Last year we took our Christmas $ and switched to high speed internet access with a router and changed our phones to Vonage. It was one of the best moves we ever made. The features are awesome (ringing at other numbers, voice messages coming through as emails, three way calling, etc). We are saving lots of $, too.

The negatives are that sometimes we get echoes (but rarely) and every once in a while we will have a static-y day. Also, my job requires a lot of phone use. It's a real drag when the internet goes down because our phone goes down, also. Fortunately, that is also rare. We have a trac-fone as a backup. We don't even own a real cell phone.

Vonage comes with with its own hook up information and you just use regular phones. One phone goes into their "box" and the rest of the phones in the house hook up normally into their regular jacks.

If you do go with someone like Vonage, I would be happy to send you an official invite (I get two free months then :-) )Just let me know.
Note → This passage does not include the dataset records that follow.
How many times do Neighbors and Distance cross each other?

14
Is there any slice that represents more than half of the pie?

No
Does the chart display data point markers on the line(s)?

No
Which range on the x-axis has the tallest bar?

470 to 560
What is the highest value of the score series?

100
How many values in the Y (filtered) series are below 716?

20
It's a move we have not regretted after a year of using VOIP.

Jackie

Is it idiot-proof for the technically challenged? e.g., could I call for Chinese takeout the same way I do now?

bogie

You can call the same way you do now as long as your computer is on so that the phone can recieve a signal from the cable.

It doesn't too hard to set up, but for the really TC, a bit of help might be needed.

Jay

Funny, I'd been thinking to post about VOIP myself, for a different reason.
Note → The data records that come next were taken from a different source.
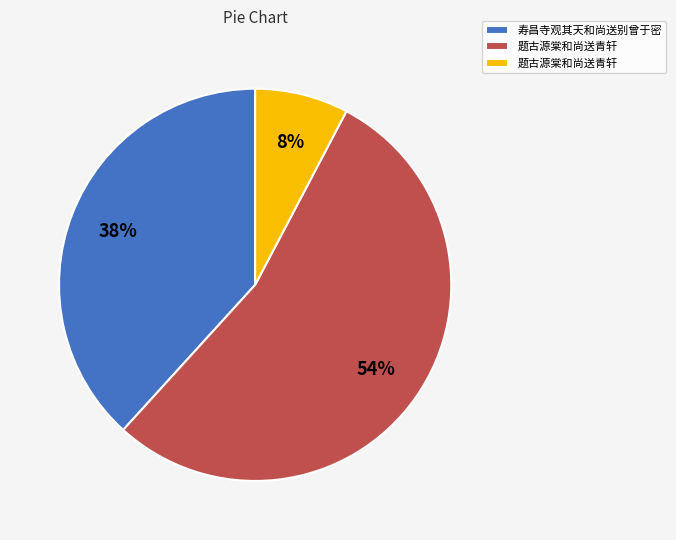

To the nearest percent, what is the average slice percentage?

33%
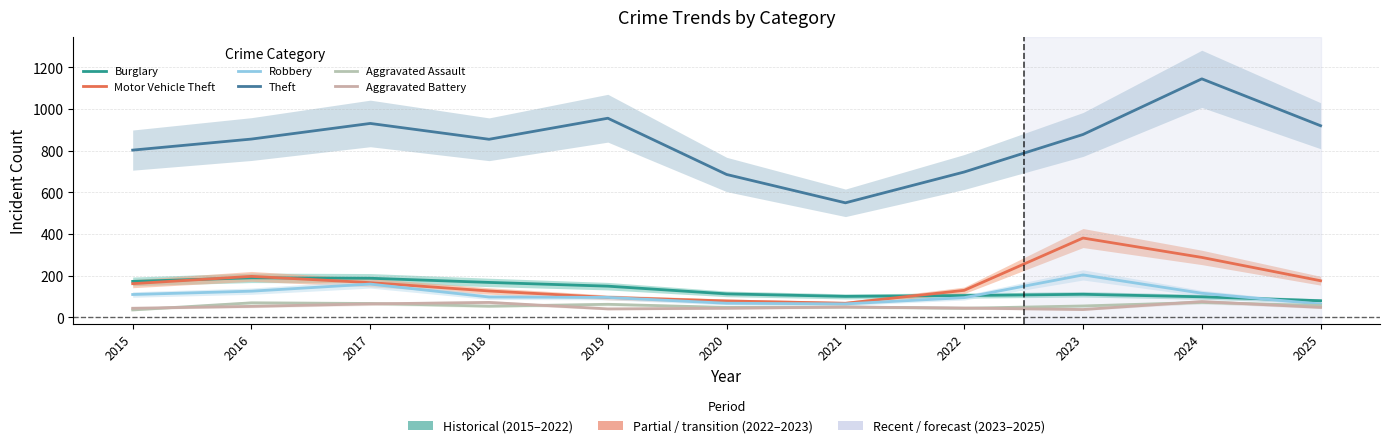

Reading left to right, transcribe all the data shown in this chart.

Burglary: 173	190	188	168	150	113	101	105	111	99	80
Motor Vehicle Theft: 162	197	167	127	96	79	68	130	381	288	176
Robbery: 110	126	160	98	96	68	65	95	204	116	64
Theft: 803	856	931	855	956	686	550	698	878	1145	920
Aggravated Assault: 36	70	67	54	63	48	50	44	55	72	57
Aggravated Battery: 44	53	65	72	41	44	50	45	38	76	48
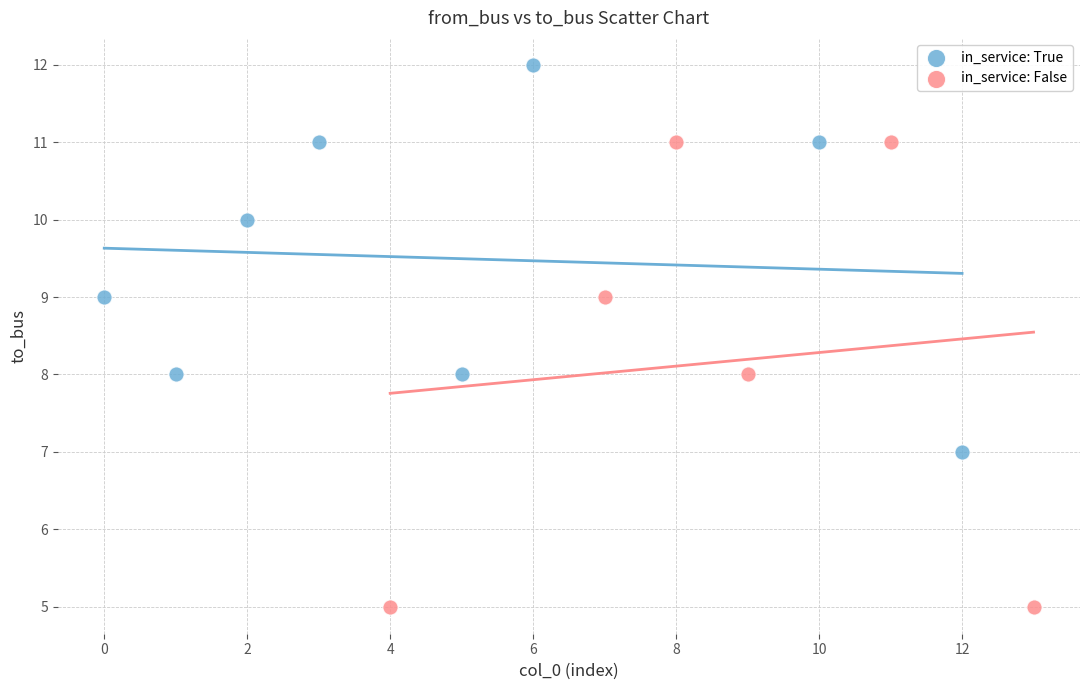

Which series contains the highest Y value?

in_service: True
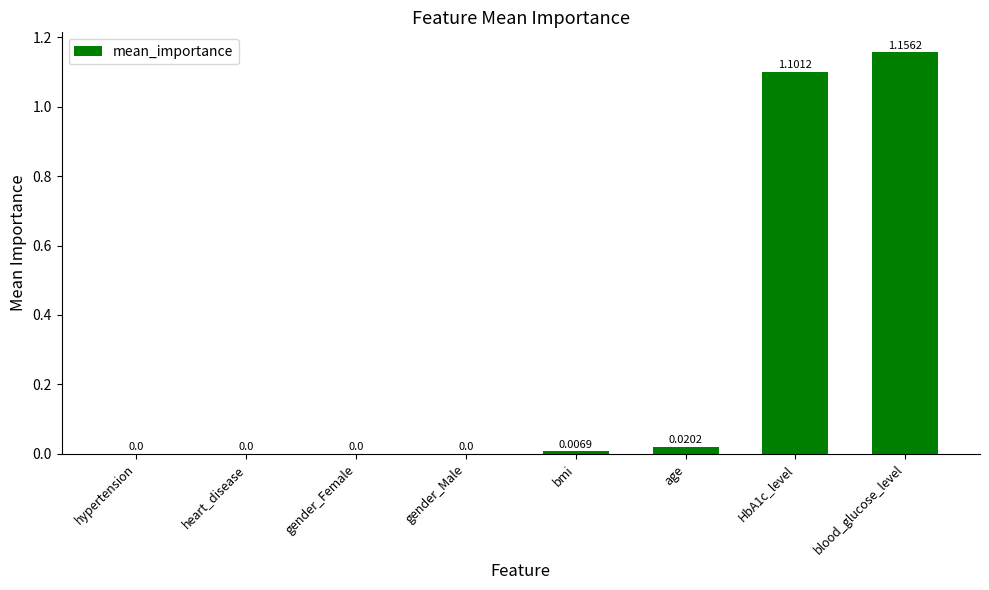

Are the bars grouped side by side (vs. stacked)?

No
I'm starting the new business, and Verizon rapes you for business service. I have cell phones that for now are personal and a family plan to start out, in part because there's probably not going to be an "office" in the traditional sense. What the office will amount to is a computer lab and place for me and people working for me to meet if needed.

Anyway, I was wondering if maybe it would be worth using VOIP over my existing FiOS internet connection at home, on the idea of having a "real" number that can forward to a cell if needed, having more sophisticated voicemail, etc., without it costing absurd amounts. And if that would mean it could also be used over internet from another location, like the computer lab/office if it had non-phone based internet connectivity (which is a whole other issue; I could use my existing office and probably will at first, but there's no reasonable internet option there, or wasn't, such that when I did have internet that wasn't borrowed from my big client it was 64k of T-1 for $99 a month).

FWIW we use the Freedom plan on the home phone, so it's unlimed calling to the US and Canada, allowing hours of calling to California and stuff. No surprises.

cp

Actually, you don't need your computer on. Just the router. And you can order everything normally (even pizza and Chinese), and you can forward to any number you want--even cell or places you travel. I can call all the US and Canada and I think it's five European countries, including England. I pay around $32/month after taxes for unlimited calling.

bogie

Thanks for all the info CP. All we need is a basic plan ($15) as we don't use the phone very much. 500 minutes is much more than we will ever use in a month - including holidays.

Can't use plans from the long distance company as it would cost more a year than we make in phone calls anyway (believe me, I checked into that a long time ago).